Family Court cases sometimes take unusual forms and have unusual outcomes.  One of the problems that judges must deal with is where one of the parties, post separation, deals with cash or other property in a way so as to make it disappear.  For example by going on a spending spree.

The Courts have always allowed people to spend reasonably post separation but if they spend unreasonably, or make property disappear without a proper explanation, the court has to deal with property that once existed but no longer does.  And in some cases, for the sake of property settlements, it can bring the property back into existence.

This is called "notionally adding back into the pool".

In the case of Asher v Asher (not the real names of the parties) a number of these issues arose.  First, there was the red shoe box.  The report of the case does not make it clear whether this is a box for red shoes, or a red box for shoes.  Both parties agreed that when they split, there was $35,000 cash in the red shoe box.  I guess that meant there were no shoes.

At the trial the husband said that the wife took it and the wife said that the husband took it.

Then, in the post separation period it was clear to the judge that the husband spent a lot of money on his credit card and drew about $93,000 from his super. 

So the question for the court was in the first place did the husband have a reasonable explanation for his spending or did he still have the cash that he drew from the super fund and on what did he spend the credit card debts.  Then there was the question of who had the money in the shoe box.

Judges have to make decisions based on the evidence before them and also the way in which each of the witnesses gives his and her evidence, which is not scientific but based on long experience.  The judge believed the wife.

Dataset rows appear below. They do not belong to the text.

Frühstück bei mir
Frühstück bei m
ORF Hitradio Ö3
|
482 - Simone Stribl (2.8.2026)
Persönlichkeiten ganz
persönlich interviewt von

The husband was rude to the other barrister, did not answer questions, seemed to resent those that he did answer, refused to answer some questions and gave the judge the impression that he could do whatever he wanted with his money post separation without any scrutiny.  He actually said that the case and the cross examination were something he saw as a game in which he had to outstep the opposition.

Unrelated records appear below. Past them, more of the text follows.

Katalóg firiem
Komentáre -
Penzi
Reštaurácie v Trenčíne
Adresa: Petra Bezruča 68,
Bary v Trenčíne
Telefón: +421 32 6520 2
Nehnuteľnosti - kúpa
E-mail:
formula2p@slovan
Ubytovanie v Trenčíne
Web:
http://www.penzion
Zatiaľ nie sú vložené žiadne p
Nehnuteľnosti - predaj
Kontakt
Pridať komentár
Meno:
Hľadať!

Not only that, his explanation of spending almost $70,000 in credit card debt, the $93,000 from his super fund and, if he had it the money in the shoe box, was not credible. 

The husband said that it was almost all in cash, mostly on prostitutes and as he said "buying food, drinks and women".  He said that buying women was very expensive.

The judge plainly did not believe any of this. 

What he therefore did was to assume that the husband still owned the super that he says he spent, that he still had at least $23,000 from the shoe box and that he could wear his own credit card debts.

So what the husband said he'd spent, the judge decided he still had, and in the divorce asset division that meant he kept what he said he didn't have.

The court places a high premium on the duty to make full and frank disclosure of your finances.  If you do not, the court will not be too careful about the assumptions it makes against you when you yourself have the ability to give an explanation that is credible.